The American shorthair tabby is, for me, the best coat color and pattern for this most normal and balanced of American cats. But is she American? The origins of this cat breed is in England so it is fair to argue that this is an English cat, the English Shorthair.
Yet, as the first of this breed came over to America in the early 1600s I think the English can concede that by now an American shorthair tabby is an American cat.
The tabby pattern is the most natural of all cat patterns and colors because it has evolved naturally as the best in terms of camouflage and in the early days before domestic cats became wild cats (about 9,000 years ago) it was all about survival in a natural environment. And the landscape is often brown and broken in color and texture.

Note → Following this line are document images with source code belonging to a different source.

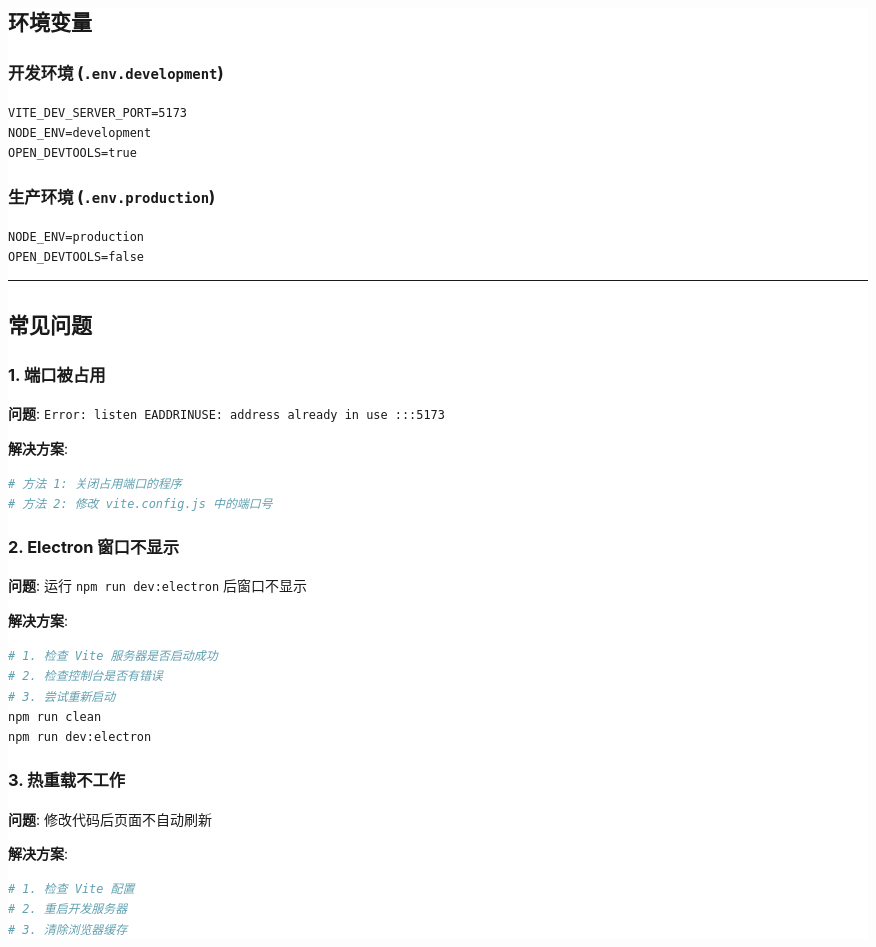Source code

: 
## 环境变量

### 开发环境 (`.env.development`)

```env
VITE_DEV_SERVER_PORT=5173
NODE_ENV=development
OPEN_DEVTOOLS=true
```

### 生产环境 (`.env.production`)

```env
NODE_ENV=production
OPEN_DEVTOOLS=false
```

---

## 常见问题

### 1. 端口被占用

**问题**: `Error: listen EADDRINUSE: address already in use :::5173`

**解决方案**:
```bash
# 方法 1: 关闭占用端口的程序
# 方法 2: 修改 vite.config.js 中的端口号
```

### 2. Electron 窗口不显示

**问题**: 运行 `npm run dev:electron` 后窗口不显示

**解决方案**:
```bash
# 1. 检查 Vite 服务器是否启动成功
# 2. 检查控制台是否有错误
# 3. 尝试重新启动
npm run clean
npm run dev:electron
```

### 3. 热重载不工作

**问题**: 修改代码后页面不自动刷新

**解决方案**:
```bash
# 1. 检查 Vite 配置
# 2. 重启开发服务器
# 3. 清除浏览器缓存
```
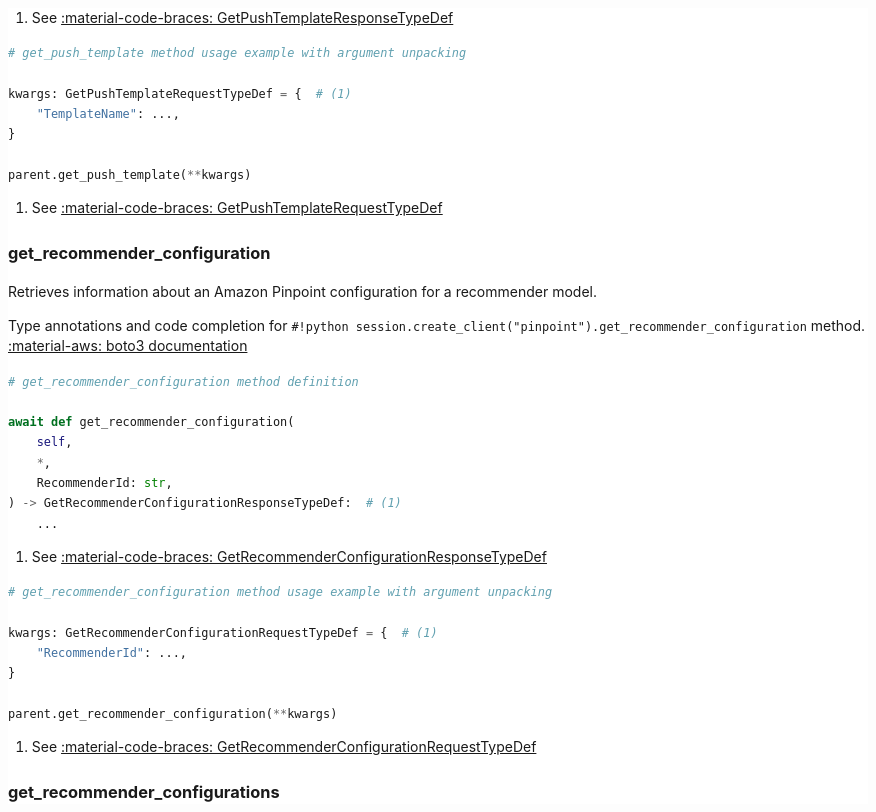 1. See [:material-code-braces: GetPushTemplateResponseTypeDef](./type_defs.md#getpushtemplateresponsetypedef)


```python
# get_push_template method usage example with argument unpacking

kwargs: GetPushTemplateRequestTypeDef = {  # (1)
    "TemplateName": ...,
}

parent.get_push_template(**kwargs)
```

1. See [:material-code-braces: GetPushTemplateRequestTypeDef](./type_defs.md#getpushtemplaterequesttypedef)

### get\_recommender\_configuration

Retrieves information about an Amazon Pinpoint configuration for a recommender
model.

Type annotations and code completion for `#!python session.create_client("pinpoint").get_recommender_configuration` method.
[:material-aws: boto3 documentation](https://boto3.amazonaws.com/v1/documentation/api/latest/reference/services/pinpoint/client/get_recommender_configuration.html)

```python
# get_recommender_configuration method definition

await def get_recommender_configuration(
    self,
    *,
    RecommenderId: str,
) -> GetRecommenderConfigurationResponseTypeDef:  # (1)
    ...
```

1. See [:material-code-braces: GetRecommenderConfigurationResponseTypeDef](./type_defs.md#getrecommenderconfigurationresponsetypedef)


```python
# get_recommender_configuration method usage example with argument unpacking

kwargs: GetRecommenderConfigurationRequestTypeDef = {  # (1)
    "RecommenderId": ...,
}

parent.get_recommender_configuration(**kwargs)
```

1. See [:material-code-braces: GetRecommenderConfigurationRequestTypeDef](./type_defs.md#getrecommenderconfigurationrequesttypedef)

### get\_recommender\_configurations
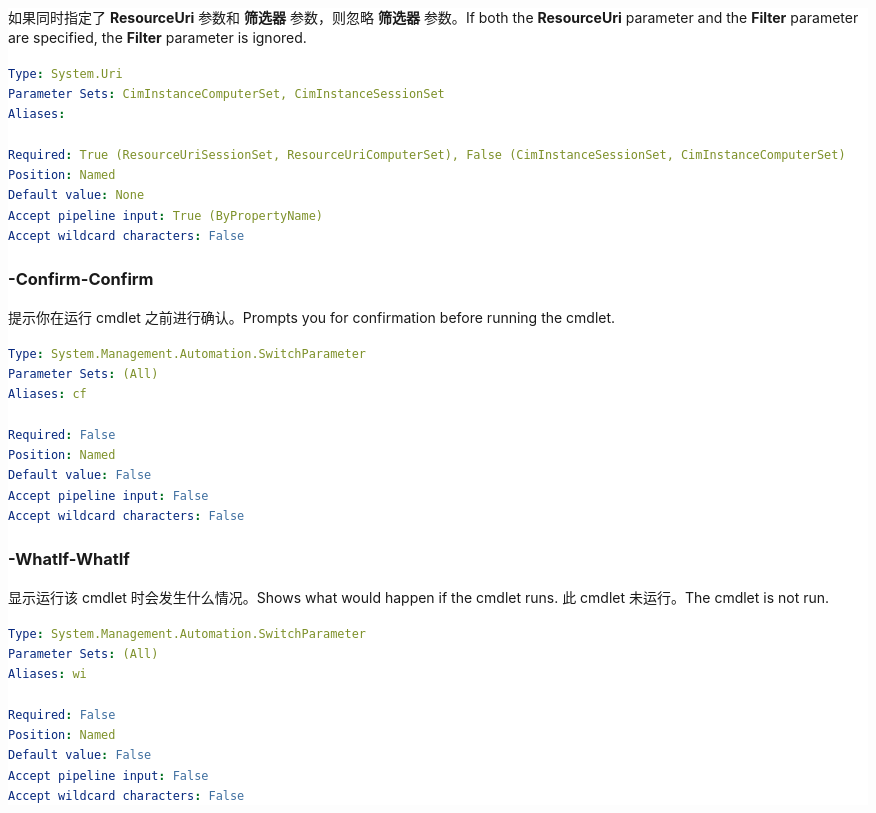 <span data-ttu-id="d99b8-196">如果同时指定了 **ResourceUri** 参数和 **筛选器** 参数，则忽略 **筛选器** 参数。</span><span class="sxs-lookup"><span data-stu-id="d99b8-196">If both the **ResourceUri** parameter and the **Filter** parameter are specified, the **Filter** parameter is ignored.</span></span>

```yaml
Type: System.Uri
Parameter Sets: CimInstanceComputerSet, CimInstanceSessionSet
Aliases:

Required: True (ResourceUriSessionSet, ResourceUriComputerSet), False (CimInstanceSessionSet, CimInstanceComputerSet)
Position: Named
Default value: None
Accept pipeline input: True (ByPropertyName)
Accept wildcard characters: False
```

### <span data-ttu-id="d99b8-197">-Confirm</span><span class="sxs-lookup"><span data-stu-id="d99b8-197">-Confirm</span></span>

<span data-ttu-id="d99b8-198">提示你在运行 cmdlet 之前进行确认。</span><span class="sxs-lookup"><span data-stu-id="d99b8-198">Prompts you for confirmation before running the cmdlet.</span></span>

```yaml
Type: System.Management.Automation.SwitchParameter
Parameter Sets: (All)
Aliases: cf

Required: False
Position: Named
Default value: False
Accept pipeline input: False
Accept wildcard characters: False
```

### <span data-ttu-id="d99b8-199">-WhatIf</span><span class="sxs-lookup"><span data-stu-id="d99b8-199">-WhatIf</span></span>

<span data-ttu-id="d99b8-200">显示运行该 cmdlet 时会发生什么情况。</span><span class="sxs-lookup"><span data-stu-id="d99b8-200">Shows what would happen if the cmdlet runs.</span></span> <span data-ttu-id="d99b8-201">此 cmdlet 未运行。</span><span class="sxs-lookup"><span data-stu-id="d99b8-201">The cmdlet is not run.</span></span>

```yaml
Type: System.Management.Automation.SwitchParameter
Parameter Sets: (All)
Aliases: wi

Required: False
Position: Named
Default value: False
Accept pipeline input: False
Accept wildcard characters: False
```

I have made an extensive post about the tabby cat coat under the heading cat coats tabby. In summary, each hair is not a single color but has a horizontal banding of black and yellow. The black color is made up a substance (a pigment) called eumelanin and the yellow color is made up of a pigment called phaeomelanin. The gene that dictates how this coloring is deposited in the hair as it grows is the Agouti gene (symbolized by the letter A - a dominant gene). The tip of the hair is black.
In the American shorthair tabby, the Agouti gene works in conjunction with another gene (a tabby gene) which is recessive and which is symbolized by the lower case letters, mc. The presence of this gene results in eliminating the black to yellow banding on certain hairs and allowing only the production of black pigmentation, which is present throughout the length of the hair. This happens in a clump of hairs and in a blotched tabby, as shown above, the clumps form swirls and blotches throughout the torso. In a mackerel tabby (named after the fish's strips) the patterns are striped
Above -- Silver Classic American Shorthair tabby cat - photo strictly copyright Helmi Flick. The silver tabby lacks the yellow pigmentation causing the yellow banding referred to above. Without this pigmentation the black stands out more producing a high contrast pattern, something that breeder aim for generally in patterns. If some yellow pigment remains it is called "tarnishing " in the cat fancy. This color is produced by a dominant gene called the inhibitor gene, symbolized by the letter I. It retrains and subdues the development of the pigment during hair growth.
The CFA allow no outcrosses for the American Shorthair, which means that breeders whose cats are registered with the CFA must breed American Shorthair to American Shorthair.